LISTING —
*****

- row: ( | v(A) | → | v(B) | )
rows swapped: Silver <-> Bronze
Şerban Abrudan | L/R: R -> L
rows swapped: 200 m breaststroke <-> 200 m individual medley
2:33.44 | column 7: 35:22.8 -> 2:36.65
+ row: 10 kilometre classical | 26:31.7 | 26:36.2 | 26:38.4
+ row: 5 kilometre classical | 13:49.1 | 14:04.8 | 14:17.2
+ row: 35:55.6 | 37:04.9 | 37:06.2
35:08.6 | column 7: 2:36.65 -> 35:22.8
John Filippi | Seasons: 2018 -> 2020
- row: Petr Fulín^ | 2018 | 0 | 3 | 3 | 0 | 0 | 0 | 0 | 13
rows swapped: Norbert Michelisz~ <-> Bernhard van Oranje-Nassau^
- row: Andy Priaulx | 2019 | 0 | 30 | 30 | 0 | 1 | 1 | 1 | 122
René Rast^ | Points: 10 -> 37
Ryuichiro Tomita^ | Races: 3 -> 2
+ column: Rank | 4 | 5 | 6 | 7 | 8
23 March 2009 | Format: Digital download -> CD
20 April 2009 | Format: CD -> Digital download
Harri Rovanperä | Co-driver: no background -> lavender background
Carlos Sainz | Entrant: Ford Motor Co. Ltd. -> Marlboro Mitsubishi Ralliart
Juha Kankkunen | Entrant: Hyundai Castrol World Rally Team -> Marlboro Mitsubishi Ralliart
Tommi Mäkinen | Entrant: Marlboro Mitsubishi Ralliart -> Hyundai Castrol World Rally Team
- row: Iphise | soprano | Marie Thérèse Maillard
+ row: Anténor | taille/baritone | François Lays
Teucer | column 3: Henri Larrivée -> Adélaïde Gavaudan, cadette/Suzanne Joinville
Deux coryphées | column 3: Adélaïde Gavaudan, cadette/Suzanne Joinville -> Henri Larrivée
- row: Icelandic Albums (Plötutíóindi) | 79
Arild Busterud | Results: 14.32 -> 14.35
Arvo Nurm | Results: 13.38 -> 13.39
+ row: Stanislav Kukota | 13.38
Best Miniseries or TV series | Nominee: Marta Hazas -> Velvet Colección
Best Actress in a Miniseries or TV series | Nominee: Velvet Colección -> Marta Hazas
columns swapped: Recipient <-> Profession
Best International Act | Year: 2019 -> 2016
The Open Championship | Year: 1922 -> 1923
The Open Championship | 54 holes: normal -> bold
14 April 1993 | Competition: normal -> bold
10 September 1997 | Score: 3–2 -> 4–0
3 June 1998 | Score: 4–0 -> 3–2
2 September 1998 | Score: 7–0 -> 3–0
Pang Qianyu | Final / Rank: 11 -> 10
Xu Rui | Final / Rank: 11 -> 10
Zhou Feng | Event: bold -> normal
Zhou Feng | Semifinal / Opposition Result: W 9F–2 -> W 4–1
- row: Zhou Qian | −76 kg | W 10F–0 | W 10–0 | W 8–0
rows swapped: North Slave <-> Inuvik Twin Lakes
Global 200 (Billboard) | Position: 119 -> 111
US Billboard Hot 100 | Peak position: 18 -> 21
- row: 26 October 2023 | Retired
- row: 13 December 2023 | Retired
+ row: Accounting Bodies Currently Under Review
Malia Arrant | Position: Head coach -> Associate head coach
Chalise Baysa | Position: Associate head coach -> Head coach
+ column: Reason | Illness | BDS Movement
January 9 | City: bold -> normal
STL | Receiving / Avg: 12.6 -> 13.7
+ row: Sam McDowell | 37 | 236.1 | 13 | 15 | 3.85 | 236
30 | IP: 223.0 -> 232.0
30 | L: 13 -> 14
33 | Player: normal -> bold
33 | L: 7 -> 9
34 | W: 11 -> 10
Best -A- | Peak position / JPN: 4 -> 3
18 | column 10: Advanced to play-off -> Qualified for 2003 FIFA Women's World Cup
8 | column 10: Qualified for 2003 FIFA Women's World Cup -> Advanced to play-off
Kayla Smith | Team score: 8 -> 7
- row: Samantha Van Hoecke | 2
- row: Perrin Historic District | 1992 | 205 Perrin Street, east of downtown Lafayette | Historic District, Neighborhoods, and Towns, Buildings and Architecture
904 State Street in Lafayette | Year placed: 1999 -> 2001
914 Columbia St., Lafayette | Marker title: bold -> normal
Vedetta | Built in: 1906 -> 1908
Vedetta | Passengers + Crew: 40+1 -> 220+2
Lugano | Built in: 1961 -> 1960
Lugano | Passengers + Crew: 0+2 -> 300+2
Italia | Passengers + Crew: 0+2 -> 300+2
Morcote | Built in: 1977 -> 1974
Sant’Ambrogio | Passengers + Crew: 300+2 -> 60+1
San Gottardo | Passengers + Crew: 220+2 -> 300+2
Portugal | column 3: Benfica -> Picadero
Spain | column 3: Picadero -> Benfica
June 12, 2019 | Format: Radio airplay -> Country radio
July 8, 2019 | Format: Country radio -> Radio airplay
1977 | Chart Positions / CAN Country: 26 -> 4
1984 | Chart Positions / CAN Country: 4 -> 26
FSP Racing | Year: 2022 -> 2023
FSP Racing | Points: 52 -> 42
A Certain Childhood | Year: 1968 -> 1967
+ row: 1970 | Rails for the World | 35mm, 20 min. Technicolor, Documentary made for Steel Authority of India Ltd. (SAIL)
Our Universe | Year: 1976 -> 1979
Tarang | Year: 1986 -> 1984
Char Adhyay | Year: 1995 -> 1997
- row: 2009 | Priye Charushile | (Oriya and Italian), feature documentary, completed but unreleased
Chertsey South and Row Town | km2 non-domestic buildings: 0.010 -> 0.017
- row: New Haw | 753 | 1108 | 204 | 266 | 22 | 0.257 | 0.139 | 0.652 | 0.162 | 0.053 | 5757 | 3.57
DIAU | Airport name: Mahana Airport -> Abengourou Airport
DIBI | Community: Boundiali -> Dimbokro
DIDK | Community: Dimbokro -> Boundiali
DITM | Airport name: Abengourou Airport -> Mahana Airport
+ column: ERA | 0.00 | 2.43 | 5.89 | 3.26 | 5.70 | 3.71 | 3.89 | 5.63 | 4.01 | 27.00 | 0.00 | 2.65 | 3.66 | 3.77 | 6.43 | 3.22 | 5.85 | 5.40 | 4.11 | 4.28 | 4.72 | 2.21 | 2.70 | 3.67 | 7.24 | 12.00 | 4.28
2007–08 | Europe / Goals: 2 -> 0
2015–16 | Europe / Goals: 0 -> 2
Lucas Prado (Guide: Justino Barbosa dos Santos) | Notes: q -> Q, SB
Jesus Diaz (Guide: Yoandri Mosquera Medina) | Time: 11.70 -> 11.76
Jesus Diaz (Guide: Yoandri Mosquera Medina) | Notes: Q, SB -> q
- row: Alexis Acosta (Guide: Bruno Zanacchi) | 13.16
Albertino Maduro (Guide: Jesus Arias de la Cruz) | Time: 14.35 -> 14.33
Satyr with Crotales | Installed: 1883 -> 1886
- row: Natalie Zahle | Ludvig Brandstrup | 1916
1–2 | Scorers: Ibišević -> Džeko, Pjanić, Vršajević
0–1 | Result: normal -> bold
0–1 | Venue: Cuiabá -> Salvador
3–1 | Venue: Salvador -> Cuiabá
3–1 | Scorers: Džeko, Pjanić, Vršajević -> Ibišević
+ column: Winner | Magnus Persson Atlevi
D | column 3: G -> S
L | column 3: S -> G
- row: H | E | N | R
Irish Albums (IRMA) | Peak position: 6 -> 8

*****

REQUIRED WORK —
Turn all of the data above into a numbered list with one line per item, leaving out blank lines.

RESPONSE TO THIS EXERCISE —
1. - row: ( | v(A) | → | v(B) | )
2. rows swapped: Silver <-> Bronze
3. Şerban Abrudan | L/R: R -> L
4. rows swapped: 200 m breaststroke <-> 200 m individual medley
5. 2:33.44 | column 7: 35:22.8 -> 2:36.65
6. + row: 10 kilometre classical | 26:31.7 | 26:36.2 | 26:38.4
7. + row: 5 kilometre classical | 13:49.1 | 14:04.8 | 14:17.2
8. + row: 35:55.6 | 37:04.9 | 37:06.2
9. 35:08.6 | column 7: 2:36.65 -> 35:22.8
10. John Filippi | Seasons: 2018 -> 2020
11. - row: Petr Fulín^ | 2018 | 0 | 3 | 3 | 0 | 0 | 0 | 0 | 13
12. rows swapped: Norbert Michelisz~ <-> Bernhard van Oranje-Nassau^
13. - row: Andy Priaulx | 2019 | 0 | 30 | 30 | 0 | 1 | 1 | 1 | 122
14. René Rast^ | Points: 10 -> 37
15. Ryuichiro Tomita^ | Races: 3 -> 2
16. + column: Rank | 4 | 5 | 6 | 7 | 8
17. 23 March 2009 | Format: Digital download -> CD
18. 20 April 2009 | Format: CD -> Digital download
19. Harri Rovanperä | Co-driver: no background -> lavender background
20. Carlos Sainz | Entrant: Ford Motor Co. Ltd. -> Marlboro Mitsubishi Ralliart
21. Juha Kankkunen | Entrant: Hyundai Castrol World Rally Team -> Marlboro Mitsubishi Ralliart
22. Tommi Mäkinen | Entrant: Marlboro Mitsubishi Ralliart -> Hyundai Castrol World Rally Team
23. - row: Iphise | soprano | Marie Thérèse Maillard
24. + row: Anténor | taille/baritone | François Lays
25. Teucer | column 3: Henri Larrivée -> Adélaïde Gavaudan, cadette/Suzanne Joinville
26. Deux coryphées | column 3: Adélaïde Gavaudan, cadette/Suzanne Joinville -> Henri Larrivée
27. - row: Icelandic Albums (Plötutíóindi) | 79
28. Arild Busterud | Results: 14.32 -> 14.35
29. Arvo Nurm | Results: 13.38 -> 13.39
30. + row: Stanislav Kukota | 13.38
31. Best Miniseries or TV series | Nominee: Marta Hazas -> Velvet Colección
32. Best Actress in a Miniseries or TV series | Nominee: Velvet Colección -> Marta Hazas
33. columns swapped: Recipient <-> Profession
34. Best International Act | Year: 2019 -> 2016
35. The Open Championship | Year: 1922 -> 1923
36. The Open Championship | 54 holes: normal -> bold
37. 14 April 1993 | Competition: normal -> bold
38. 10 September 1997 | Score: 3–2 -> 4–0
39. 3 June 1998 | Score: 4–0 -> 3–2
40. 2 September 1998 | Score: 7–0 -> 3–0
41. Pang Qianyu | Final / Rank: 11 -> 10
42. Xu Rui | Final / Rank: 11 -> 10
43. Zhou Feng | Event: bold -> normal
44. Zhou Feng | Semifinal / Opposition Result: W 9F–2 -> W 4–1
45. - row: Zhou Qian | −76 kg | W 10F–0 | W 10–0 | W 8–0
46. rows swapped: North Slave <-> Inuvik Twin Lakes
47. Global 200 (Billboard) | Position: 119 -> 111
48. US Billboard Hot 100 | Peak position: 18 -> 21
49. - row: 26 October 2023 | Retired
50. - row: 13 December 2023 | Retired
51. + row: Accounting Bodies Currently Under Review
52. Malia Arrant | Position: Head coach -> Associate head coach
53. Chalise Baysa | Position: Associate head coach -> Head coach
54. + column: Reason | Illness | BDS Movement
55. January 9 | City: bold -> normal
56. STL | Receiving / Avg: 12.6 -> 13.7
57. + row: Sam McDowell | 37 | 236.1 | 13 | 15 | 3.85 | 236
58. 30 | IP: 223.0 -> 232.0
59. 30 | L: 13 -> 14
60. 33 | Player: normal -> bold
61. 33 | L: 7 -> 9
62. 34 | W: 11 -> 10
63. Best -A- | Peak position / JPN: 4 -> 3
64. 18 | column 10: Advanced to play-off -> Qualified for 2003 FIFA Women's World Cup
65. 8 | column 10: Qualified for 2003 FIFA Women's World Cup -> Advanced to play-off
66. Kayla Smith | Team score: 8 -> 7
67. - row: Samantha Van Hoecke | 2
68. - row: Perrin Historic District | 1992 | 205 Perrin Street, east of downtown Lafayette | Historic District, Neighborhoods, and Towns, Buildings and Architecture
69. 904 State Street in Lafayette | Year placed: 1999 -> 2001
70. 914 Columbia St., Lafayette | Marker title: bold -> normal
71. Vedetta | Built in: 1906 -> 1908
72. Vedetta | Passengers + Crew: 40+1 -> 220+2
73. Lugano | Built in: 1961 -> 1960
74. Lugano | Passengers + Crew: 0+2 -> 300+2
75. Italia | Passengers + Crew: 0+2 -> 300+2
76. Morcote | Built in: 1977 -> 1974
77. Sant’Ambrogio | Passengers + Crew: 300+2 -> 60+1
78. San Gottardo | Passengers + Crew: 220+2 -> 300+2
79. Portugal | column 3: Benfica -> Picadero
80. Spain | column 3: Picadero -> Benfica
81. June 12, 2019 | Format: Radio airplay -> Country radio
82. July 8, 2019 | Format: Country radio -> Radio airplay
83. 1977 | Chart Positions / CAN Country: 26 -> 4
84. 1984 | Chart Positions / CAN Country: 4 -> 26
85. FSP Racing | Year: 2022 -> 2023
86. FSP Racing | Points: 52 -> 42
87. A Certain Childhood | Year: 1968 -> 1967
88. + row: 1970 | Rails for the World | 35mm, 20 min. Technicolor, Documentary made for Steel Authority of India Ltd. (SAIL)
89. Our Universe | Year: 1976 -> 1979
90. Tarang | Year: 1986 -> 1984
91. Char Adhyay | Year: 1995 -> 1997
92. - row: 2009 | Priye Charushile | (Oriya and Italian), feature documentary, completed but unreleased
93. Chertsey South and Row Town | km2 non-domestic buildings: 0.010 -> 0.017
94. - row: New Haw | 753 | 1108 | 204 | 266 | 22 | 0.257 | 0.139 | 0.652 | 0.162 | 0.053 | 5757 | 3.57
95. DIAU | Airport name: Mahana Airport -> Abengourou Airport
96. DIBI | Community: Boundiali -> Dimbokro
97. DIDK | Community: Dimbokro -> Boundiali
98. DITM | Airport name: Abengourou Airport -> Mahana Airport
99. + column: ERA | 0.00 | 2.43 | 5.89 | 3.26 | 5.70 | 3.71 | 3.89 | 5.63 | 4.01 | 27.00 | 0.00 | 2.65 | 3.66 | 3.77 | 6.43 | 3.22 | 5.85 | 5.40 | 4.11 | 4.28 | 4.72 | 2.21 | 2.70 | 3.67 | 7.24 | 12.00 | 4.28
100. 2007–08 | Europe / Goals: 2 -> 0
101. 2015–16 | Europe / Goals: 0 -> 2
102. Lucas Prado (Guide: Justino Barbosa dos Santos) | Notes: q -> Q, SB
103. Jesus Diaz (Guide: Yoandri Mosquera Medina) | Time: 11.70 -> 11.76
104. Jesus Diaz (Guide: Yoandri Mosquera Medina) | Notes: Q, SB -> q
105. - row: Alexis Acosta (Guide: Bruno Zanacchi) | 13.16
106. Albertino Maduro (Guide: Jesus Arias de la Cruz) | Time: 14.35 -> 14.33
107. Satyr with Crotales | Installed: 1883 -> 1886
108. - row: Natalie Zahle | Ludvig Brandstrup | 1916
109. 1–2 | Scorers: Ibišević -> Džeko, Pjanić, Vršajević
110. 0–1 | Result: normal -> bold
111. 0–1 | Venue: Cuiabá -> Salvador
112. 3–1 | Venue: Salvador -> Cuiabá
113. 3–1 | Scorers: Džeko, Pjanić, Vršajević -> Ibišević
114. + column: Winner | Magnus Persson Atlevi
115. D | column 3: G -> S
116. L | column 3: S -> G
117. - row: H | E | N | R
118. Irish Albums (IRMA) | Peak position: 6 -> 8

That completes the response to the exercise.